L’analyse des sujets du groupe placebo de BENEFIT chez qui le SCI n’a pas évolué vers une SEP cliniquement certaine après deux ans a révélé qu’un âge avancé, un résultat négatif à l’analyse du liquide céphalo-rachidien (LCR) et un nombre inférieur à neuf lésions pondérées en T2 à l’examen initial dénotaient une maladie inactive, rapportait le Dr Gilles Edan, Hôpital Pontchaillou, Rennes, France, au nom des investigateurs de BENEFIT.

«Il n’y a aucun moyen évident de repérer les patients chez qui le SCI n’évoluera pas et dont la SEP est bénigne», a-t-il rappelé à l’auditoire.

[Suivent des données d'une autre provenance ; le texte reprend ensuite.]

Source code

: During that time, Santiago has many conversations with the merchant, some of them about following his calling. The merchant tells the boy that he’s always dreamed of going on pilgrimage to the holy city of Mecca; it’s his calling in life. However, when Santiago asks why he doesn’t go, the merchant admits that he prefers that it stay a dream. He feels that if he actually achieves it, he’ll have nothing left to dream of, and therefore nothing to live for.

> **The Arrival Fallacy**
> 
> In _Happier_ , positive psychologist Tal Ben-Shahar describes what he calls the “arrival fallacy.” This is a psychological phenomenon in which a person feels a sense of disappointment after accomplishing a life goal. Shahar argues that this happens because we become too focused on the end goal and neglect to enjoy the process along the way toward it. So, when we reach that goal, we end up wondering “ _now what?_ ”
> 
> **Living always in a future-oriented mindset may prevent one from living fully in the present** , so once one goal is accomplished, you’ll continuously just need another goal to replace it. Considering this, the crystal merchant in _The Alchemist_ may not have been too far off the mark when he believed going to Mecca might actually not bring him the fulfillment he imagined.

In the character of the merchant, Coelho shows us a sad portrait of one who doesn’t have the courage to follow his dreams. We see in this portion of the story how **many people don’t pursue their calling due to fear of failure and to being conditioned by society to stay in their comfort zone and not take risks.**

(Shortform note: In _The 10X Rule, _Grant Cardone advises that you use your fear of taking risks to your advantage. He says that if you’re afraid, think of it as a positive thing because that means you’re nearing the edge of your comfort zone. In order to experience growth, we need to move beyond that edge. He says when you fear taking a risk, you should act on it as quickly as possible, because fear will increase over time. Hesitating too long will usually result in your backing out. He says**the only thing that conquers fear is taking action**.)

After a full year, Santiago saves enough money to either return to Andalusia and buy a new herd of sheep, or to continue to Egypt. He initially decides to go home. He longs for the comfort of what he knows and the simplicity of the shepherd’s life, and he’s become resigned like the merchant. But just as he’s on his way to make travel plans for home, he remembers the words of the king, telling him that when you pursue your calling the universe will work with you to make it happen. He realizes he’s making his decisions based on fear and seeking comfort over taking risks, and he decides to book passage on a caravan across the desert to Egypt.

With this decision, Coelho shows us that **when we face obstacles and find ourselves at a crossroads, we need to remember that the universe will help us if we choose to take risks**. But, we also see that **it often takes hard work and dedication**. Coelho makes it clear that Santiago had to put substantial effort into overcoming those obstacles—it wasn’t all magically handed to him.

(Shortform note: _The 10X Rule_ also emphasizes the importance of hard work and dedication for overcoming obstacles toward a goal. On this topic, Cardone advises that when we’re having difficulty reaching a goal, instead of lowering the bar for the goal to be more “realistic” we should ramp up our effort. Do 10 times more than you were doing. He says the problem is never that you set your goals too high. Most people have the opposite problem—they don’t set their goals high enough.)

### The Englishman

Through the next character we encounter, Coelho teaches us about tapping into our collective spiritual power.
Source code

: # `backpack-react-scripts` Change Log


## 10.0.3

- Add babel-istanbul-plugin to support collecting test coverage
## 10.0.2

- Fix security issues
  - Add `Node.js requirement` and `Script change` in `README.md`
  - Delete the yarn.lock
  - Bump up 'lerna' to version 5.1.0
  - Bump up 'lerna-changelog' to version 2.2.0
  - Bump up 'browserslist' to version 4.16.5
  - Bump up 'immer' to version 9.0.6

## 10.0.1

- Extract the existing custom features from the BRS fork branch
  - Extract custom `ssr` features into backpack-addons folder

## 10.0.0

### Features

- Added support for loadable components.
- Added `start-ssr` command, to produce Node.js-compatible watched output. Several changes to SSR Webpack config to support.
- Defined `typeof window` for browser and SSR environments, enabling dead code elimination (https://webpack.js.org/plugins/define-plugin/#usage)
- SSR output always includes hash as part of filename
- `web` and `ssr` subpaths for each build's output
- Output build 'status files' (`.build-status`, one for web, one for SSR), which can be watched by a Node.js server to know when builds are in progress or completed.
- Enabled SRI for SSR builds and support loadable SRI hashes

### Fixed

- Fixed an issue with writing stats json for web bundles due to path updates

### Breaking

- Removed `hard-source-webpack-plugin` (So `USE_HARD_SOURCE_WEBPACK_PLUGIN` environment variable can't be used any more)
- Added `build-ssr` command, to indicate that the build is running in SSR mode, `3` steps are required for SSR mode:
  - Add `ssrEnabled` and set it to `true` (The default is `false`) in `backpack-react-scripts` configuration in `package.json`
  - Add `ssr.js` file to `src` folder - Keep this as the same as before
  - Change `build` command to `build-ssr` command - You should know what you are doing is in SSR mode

Parmi les 166 sujets du groupe placebo de BENEFIT dont les résultats ont pu être analysés, le SCI a progressé vers une SEP cliniquement certaine dans 154 cas tandis que 12 sujets (7,6 %) répondaient aux critères d’une SEP «inactive» après le SCI, à savoir : absence de poussée pendant deux ans après le SCI, absence de progression de la cote EDSS; absence de nouvelles lésions prenant le gadolinium ou de lésions en T2 à l’examen IRM; et absence de signes cliniques d’évolution de la maladie.

Les 12 patients ont accepté de continuer à être suivis; quatre ont choisi de continuer à ne pas recevoir de traitement tandis que les huit autres ont décidé de recevoir l’IFNß-1b. À trois ans, 11 des 12 patients participent toujours à l’étude. Aucune SEP cliniquement certaine n’a été signalée, et deux patients ont développé une SEP selon les critères de McDonald.

Au chapitre des facteurs pronostiques possibles, les chercheurs ont constaté que l’âge du patient au départ, les résultats négatifs de l’analyse du LCR et la présence de moins de neuf lésions en T2 annoncent une maladie inactive (Tableau 1). Ces facteurs étaient aussi annonciateurs du pronostic selon l’analyse univariée ou multivariée.

Tableau 1. Facteurs pronostiques d’une SEP inactive


Le risque d’activité de la maladie baissait d’un facteur de 0,85 pour chaque année supplémentaire de l’âge initial des patients. Chez les patients porteurs d’au moins neuf lésions en T2 au départ, le risque de maladie évolutive était 3,5 fois plus élevé. Un résultat positif à l’analyse du LCR décuplait la probabilité de maladie évolutive, ajoute le Dr Edan.

Ces données pourraient aider à repérer les patients chez qui un épisode isolé de démyélinisation risque moins de progresser vers une SEP confirmée, conclut-il.